» EXERCISE BRIEF:
What needs reproducing is the run of lines in the data below starting at the line with "right knee: (710, 450)" and ending at the line with "left shoulder: (192, 417)", both ends included. Copy it exactly, without pictures, and add nothing.

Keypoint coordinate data
☆ ☆ ☆ ☆ ☆ ☆ ☆

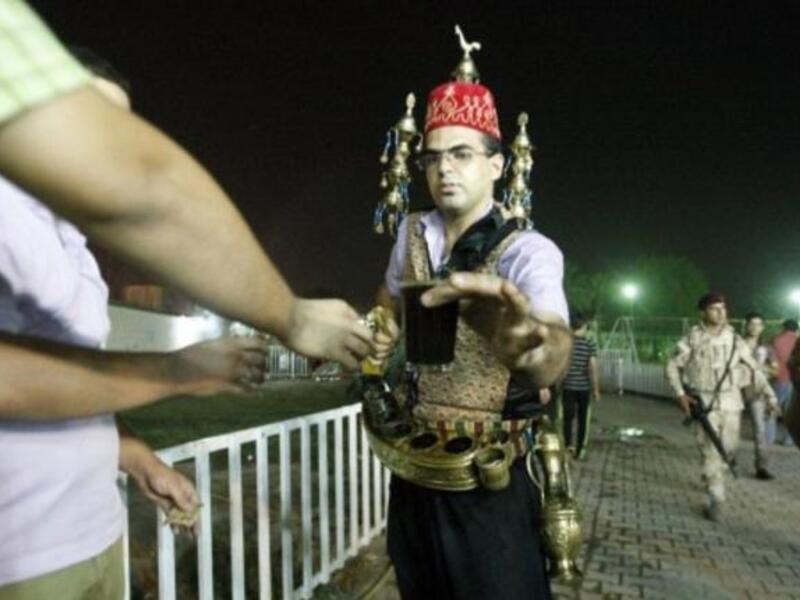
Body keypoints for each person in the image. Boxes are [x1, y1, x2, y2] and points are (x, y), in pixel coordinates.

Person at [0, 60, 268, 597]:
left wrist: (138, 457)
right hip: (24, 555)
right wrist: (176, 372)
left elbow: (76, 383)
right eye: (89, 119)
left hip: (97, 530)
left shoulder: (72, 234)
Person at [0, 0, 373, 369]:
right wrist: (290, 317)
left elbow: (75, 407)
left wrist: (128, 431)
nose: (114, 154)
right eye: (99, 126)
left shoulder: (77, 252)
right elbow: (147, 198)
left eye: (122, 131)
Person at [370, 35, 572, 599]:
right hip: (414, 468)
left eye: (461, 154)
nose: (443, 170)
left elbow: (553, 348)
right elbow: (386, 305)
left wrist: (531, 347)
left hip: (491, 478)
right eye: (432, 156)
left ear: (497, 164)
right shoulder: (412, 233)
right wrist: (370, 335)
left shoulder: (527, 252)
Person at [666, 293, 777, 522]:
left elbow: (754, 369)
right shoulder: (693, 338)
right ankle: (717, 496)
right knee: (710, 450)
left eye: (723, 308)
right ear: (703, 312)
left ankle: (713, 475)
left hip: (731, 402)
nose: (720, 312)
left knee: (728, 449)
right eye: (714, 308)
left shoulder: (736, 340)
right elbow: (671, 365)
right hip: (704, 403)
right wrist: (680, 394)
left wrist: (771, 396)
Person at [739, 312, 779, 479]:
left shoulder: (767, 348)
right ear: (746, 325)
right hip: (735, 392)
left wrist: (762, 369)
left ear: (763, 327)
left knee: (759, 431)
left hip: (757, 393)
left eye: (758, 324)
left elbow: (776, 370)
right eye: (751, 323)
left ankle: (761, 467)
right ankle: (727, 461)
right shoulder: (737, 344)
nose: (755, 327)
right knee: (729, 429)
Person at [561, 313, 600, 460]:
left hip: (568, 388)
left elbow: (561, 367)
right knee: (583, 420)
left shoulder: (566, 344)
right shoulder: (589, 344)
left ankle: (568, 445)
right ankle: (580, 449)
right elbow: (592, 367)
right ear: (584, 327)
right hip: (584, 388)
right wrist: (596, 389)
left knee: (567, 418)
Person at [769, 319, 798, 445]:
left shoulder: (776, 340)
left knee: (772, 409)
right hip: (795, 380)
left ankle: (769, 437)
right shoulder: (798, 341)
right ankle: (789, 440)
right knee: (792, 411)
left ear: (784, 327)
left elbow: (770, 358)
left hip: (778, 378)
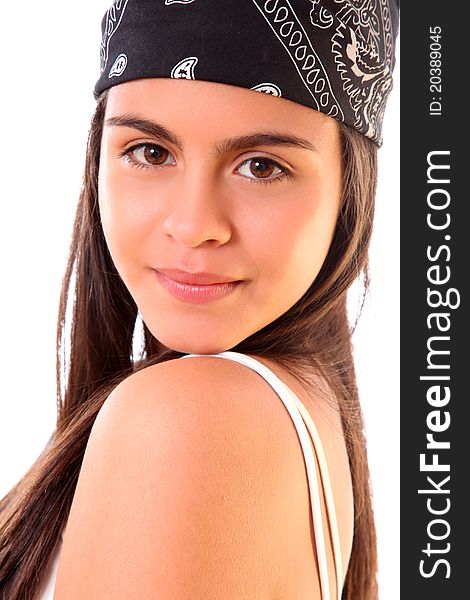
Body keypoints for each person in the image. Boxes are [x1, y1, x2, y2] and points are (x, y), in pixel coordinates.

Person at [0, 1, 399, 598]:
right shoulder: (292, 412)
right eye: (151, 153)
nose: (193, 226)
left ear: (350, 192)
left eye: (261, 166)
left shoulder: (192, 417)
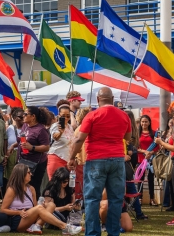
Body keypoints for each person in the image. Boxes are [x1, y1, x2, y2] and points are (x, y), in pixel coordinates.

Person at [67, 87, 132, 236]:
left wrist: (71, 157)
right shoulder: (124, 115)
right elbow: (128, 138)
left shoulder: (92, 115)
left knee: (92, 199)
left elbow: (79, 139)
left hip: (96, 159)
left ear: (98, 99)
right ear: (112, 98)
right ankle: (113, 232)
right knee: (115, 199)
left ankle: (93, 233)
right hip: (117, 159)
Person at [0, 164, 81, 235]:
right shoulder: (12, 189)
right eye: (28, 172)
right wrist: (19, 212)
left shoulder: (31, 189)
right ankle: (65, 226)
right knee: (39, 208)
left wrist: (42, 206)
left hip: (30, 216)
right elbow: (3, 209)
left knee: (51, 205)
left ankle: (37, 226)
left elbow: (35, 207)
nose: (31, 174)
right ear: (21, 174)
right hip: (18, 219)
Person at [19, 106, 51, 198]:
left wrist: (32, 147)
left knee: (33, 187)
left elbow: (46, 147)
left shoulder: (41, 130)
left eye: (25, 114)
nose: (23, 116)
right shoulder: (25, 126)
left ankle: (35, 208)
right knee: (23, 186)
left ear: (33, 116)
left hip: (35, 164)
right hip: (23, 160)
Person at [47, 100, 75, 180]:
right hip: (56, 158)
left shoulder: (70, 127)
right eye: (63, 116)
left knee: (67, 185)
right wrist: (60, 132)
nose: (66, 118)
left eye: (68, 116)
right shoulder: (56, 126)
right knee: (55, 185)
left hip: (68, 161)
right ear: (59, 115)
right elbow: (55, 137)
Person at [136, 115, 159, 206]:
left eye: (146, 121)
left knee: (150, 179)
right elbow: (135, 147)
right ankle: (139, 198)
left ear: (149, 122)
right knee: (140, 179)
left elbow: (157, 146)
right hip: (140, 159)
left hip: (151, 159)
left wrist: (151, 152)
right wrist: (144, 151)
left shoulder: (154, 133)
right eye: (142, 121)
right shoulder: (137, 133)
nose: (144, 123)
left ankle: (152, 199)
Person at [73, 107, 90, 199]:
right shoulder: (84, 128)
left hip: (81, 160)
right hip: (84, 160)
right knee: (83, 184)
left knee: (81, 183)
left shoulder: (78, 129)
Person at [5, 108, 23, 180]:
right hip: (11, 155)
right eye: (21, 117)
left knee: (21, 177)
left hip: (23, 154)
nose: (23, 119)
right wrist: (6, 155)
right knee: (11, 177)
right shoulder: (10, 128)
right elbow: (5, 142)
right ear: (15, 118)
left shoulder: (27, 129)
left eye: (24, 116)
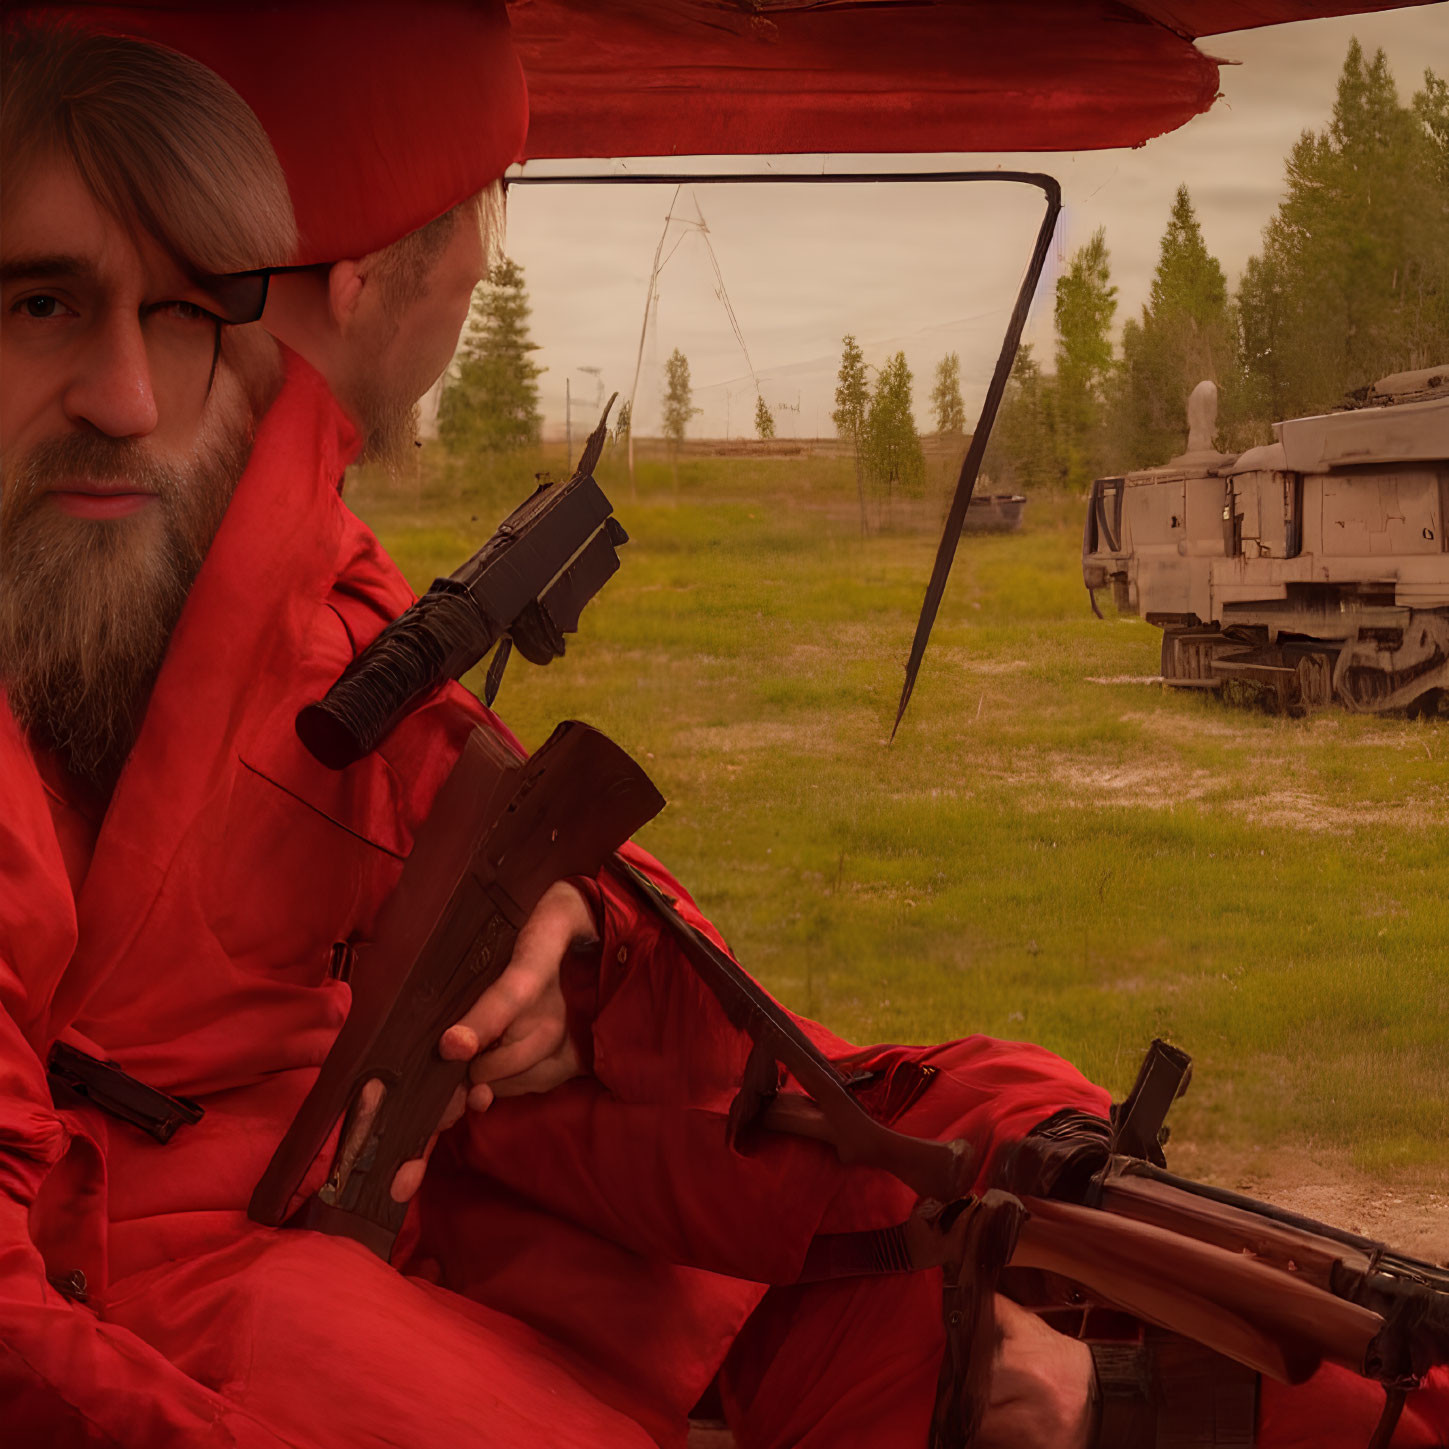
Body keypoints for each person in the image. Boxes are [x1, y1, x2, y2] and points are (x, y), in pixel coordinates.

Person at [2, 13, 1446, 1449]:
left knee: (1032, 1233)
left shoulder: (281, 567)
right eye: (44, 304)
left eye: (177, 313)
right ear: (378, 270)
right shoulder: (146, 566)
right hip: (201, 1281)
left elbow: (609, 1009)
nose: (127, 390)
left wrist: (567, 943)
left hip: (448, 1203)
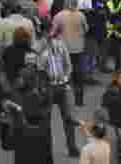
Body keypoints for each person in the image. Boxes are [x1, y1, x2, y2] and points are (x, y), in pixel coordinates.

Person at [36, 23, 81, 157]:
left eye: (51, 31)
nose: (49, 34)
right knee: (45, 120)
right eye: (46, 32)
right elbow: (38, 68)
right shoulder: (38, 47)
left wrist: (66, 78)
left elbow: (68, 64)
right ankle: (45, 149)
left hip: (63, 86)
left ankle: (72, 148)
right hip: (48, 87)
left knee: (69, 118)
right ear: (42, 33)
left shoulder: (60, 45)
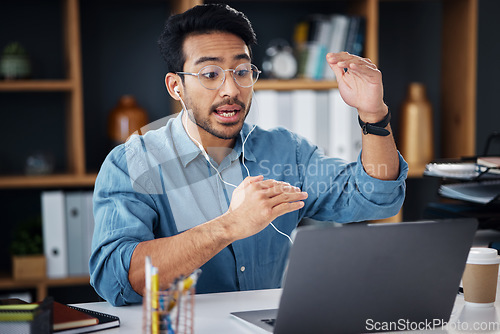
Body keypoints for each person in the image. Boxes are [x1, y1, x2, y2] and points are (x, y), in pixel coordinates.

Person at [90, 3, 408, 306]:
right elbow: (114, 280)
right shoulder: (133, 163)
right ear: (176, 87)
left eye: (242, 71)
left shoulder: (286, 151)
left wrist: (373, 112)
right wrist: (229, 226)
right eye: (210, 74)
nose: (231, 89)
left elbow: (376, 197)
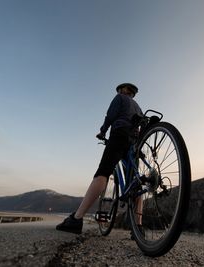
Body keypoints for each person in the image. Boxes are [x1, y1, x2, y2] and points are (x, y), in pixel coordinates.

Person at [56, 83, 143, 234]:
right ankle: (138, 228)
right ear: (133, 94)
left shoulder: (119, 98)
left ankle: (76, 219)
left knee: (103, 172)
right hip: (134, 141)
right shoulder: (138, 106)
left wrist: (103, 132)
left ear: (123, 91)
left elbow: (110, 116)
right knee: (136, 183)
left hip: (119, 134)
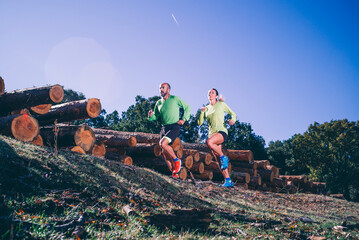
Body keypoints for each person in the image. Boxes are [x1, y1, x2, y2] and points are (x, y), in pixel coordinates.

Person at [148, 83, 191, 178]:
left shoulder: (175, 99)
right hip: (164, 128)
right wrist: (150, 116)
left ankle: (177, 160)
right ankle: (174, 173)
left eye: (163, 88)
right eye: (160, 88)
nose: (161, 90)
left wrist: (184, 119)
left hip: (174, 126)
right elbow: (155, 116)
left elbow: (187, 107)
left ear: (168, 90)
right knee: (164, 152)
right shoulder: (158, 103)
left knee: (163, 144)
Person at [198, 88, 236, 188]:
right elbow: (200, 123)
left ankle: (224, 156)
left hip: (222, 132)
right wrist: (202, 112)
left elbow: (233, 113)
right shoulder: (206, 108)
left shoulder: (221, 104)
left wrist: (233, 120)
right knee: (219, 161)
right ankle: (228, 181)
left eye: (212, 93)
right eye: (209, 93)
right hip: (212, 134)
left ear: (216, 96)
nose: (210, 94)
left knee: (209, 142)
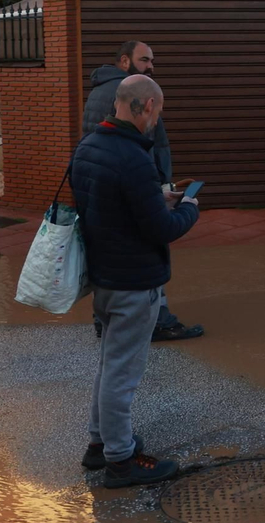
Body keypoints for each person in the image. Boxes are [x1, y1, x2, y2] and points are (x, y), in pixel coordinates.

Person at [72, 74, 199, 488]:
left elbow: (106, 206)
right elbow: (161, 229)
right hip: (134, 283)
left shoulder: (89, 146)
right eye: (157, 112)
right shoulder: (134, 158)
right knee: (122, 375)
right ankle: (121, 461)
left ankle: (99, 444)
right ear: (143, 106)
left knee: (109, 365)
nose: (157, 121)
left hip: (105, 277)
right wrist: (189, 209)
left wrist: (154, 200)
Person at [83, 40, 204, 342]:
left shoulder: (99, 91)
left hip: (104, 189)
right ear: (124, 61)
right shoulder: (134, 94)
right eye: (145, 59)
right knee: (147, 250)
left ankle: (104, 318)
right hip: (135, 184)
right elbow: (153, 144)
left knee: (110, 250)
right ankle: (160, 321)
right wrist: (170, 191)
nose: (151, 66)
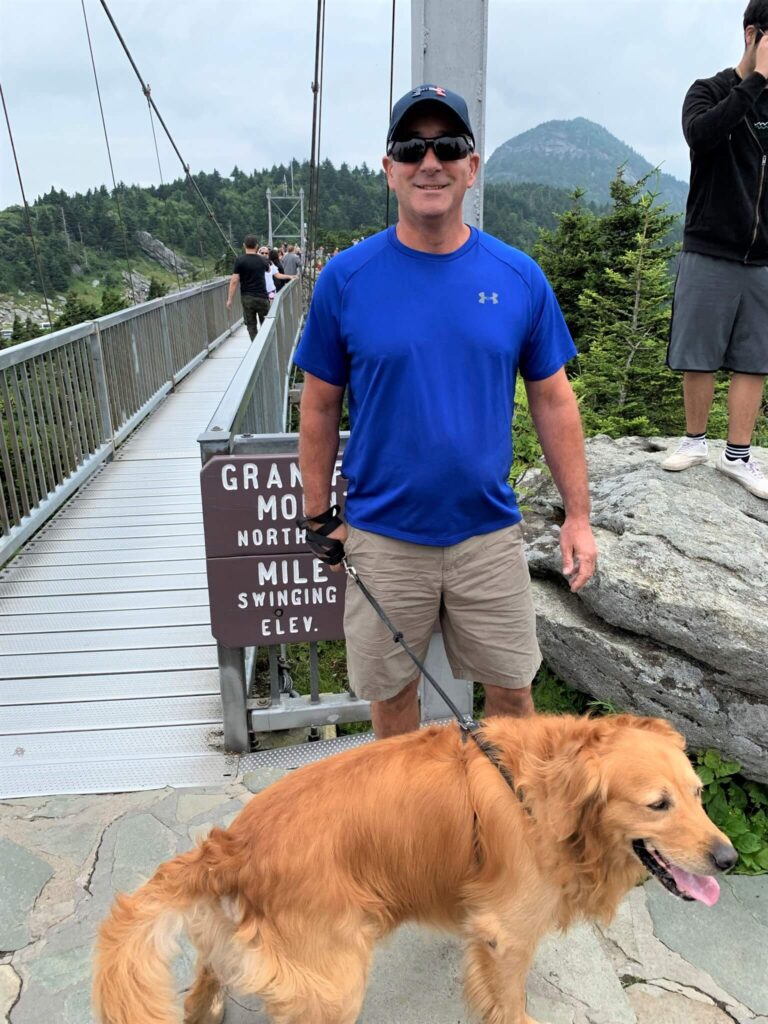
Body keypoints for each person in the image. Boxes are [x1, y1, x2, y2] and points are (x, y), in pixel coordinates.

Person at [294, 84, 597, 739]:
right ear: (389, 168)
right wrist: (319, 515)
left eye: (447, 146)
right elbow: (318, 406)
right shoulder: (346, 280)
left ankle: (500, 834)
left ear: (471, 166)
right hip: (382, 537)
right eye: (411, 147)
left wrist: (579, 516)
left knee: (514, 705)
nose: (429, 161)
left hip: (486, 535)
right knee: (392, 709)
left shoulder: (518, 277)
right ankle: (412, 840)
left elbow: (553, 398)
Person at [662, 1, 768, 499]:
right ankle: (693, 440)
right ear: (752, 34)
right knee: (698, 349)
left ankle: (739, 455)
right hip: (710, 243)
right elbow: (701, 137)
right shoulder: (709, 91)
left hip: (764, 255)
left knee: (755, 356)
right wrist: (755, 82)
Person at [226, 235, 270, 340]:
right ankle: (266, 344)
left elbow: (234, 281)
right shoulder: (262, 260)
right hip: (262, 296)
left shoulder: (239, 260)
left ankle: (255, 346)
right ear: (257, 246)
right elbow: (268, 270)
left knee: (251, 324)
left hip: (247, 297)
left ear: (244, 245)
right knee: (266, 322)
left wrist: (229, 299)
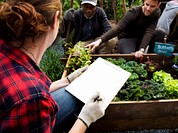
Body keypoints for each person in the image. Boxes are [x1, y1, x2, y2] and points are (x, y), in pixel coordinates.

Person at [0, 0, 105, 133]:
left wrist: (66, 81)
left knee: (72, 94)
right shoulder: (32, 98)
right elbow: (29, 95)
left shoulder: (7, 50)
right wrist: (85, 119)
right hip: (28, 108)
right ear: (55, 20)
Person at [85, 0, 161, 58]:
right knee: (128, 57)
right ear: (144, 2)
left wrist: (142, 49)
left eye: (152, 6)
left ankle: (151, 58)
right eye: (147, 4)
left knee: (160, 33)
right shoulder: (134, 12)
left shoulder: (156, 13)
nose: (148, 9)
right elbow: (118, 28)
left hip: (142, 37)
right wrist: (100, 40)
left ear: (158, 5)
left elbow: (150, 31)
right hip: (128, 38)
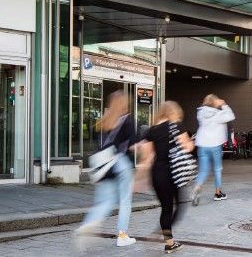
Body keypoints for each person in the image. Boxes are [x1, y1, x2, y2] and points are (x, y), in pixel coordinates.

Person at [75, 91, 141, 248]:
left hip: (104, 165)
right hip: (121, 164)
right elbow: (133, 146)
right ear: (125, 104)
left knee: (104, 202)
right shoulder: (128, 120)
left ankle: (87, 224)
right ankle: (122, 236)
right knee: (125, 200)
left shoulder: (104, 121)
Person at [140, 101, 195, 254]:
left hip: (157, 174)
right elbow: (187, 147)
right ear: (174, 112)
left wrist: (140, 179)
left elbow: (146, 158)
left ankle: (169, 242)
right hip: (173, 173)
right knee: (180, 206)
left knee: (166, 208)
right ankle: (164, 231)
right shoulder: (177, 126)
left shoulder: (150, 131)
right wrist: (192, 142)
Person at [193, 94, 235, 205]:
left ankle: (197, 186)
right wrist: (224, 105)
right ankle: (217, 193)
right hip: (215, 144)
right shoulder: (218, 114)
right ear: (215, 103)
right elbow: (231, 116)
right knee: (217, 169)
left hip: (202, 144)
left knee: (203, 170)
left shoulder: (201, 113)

☆ ☆ ☆ ☆ ☆ ☆ ☆

» SOLUTION FOR THIS TASK:
right knee: (710, 450)
left eye: (723, 308)
right ear: (703, 312)
left ankle: (713, 475)
left hip: (731, 402)
nose: (720, 312)
left knee: (728, 449)
right eye: (714, 308)
left shoulder: (736, 340)
right elbow: (671, 365)
right hip: (704, 403)
right wrist: (680, 394)
left wrist: (771, 396)
Person at [739, 312, 779, 479]:
left shoulder: (767, 348)
right ear: (746, 325)
right hip: (735, 392)
left wrist: (762, 369)
left ear: (763, 327)
left knee: (759, 431)
left hip: (757, 393)
left eye: (758, 324)
left elbow: (776, 370)
right eye: (751, 323)
left ankle: (761, 467)
right ankle: (727, 461)
right shoulder: (737, 344)
nose: (755, 327)
right knee: (729, 429)
Person at [561, 313, 600, 460]:
left hip: (568, 388)
left elbow: (561, 367)
right knee: (583, 420)
left shoulder: (566, 344)
right shoulder: (589, 344)
left ankle: (568, 445)
right ankle: (580, 449)
right elbow: (592, 367)
right ear: (584, 327)
right hip: (584, 388)
right wrist: (596, 389)
left knee: (567, 418)
Person at [769, 319, 798, 445]:
left shoulder: (776, 340)
left knee: (772, 409)
right hip: (795, 380)
left ankle: (769, 437)
right shoulder: (798, 341)
right ankle: (789, 440)
right knee: (792, 411)
left ear: (784, 327)
left elbow: (770, 358)
left hip: (778, 378)
Body keypoints for each person in the image. Boxes are [x1, y1, x2, y2] and points are (x, y), in pixel coordinates.

Person at [0, 1, 399, 598]:
right shoulder: (292, 412)
right eye: (151, 153)
nose: (193, 226)
left ear: (350, 192)
left eye: (261, 166)
left shoulder: (192, 417)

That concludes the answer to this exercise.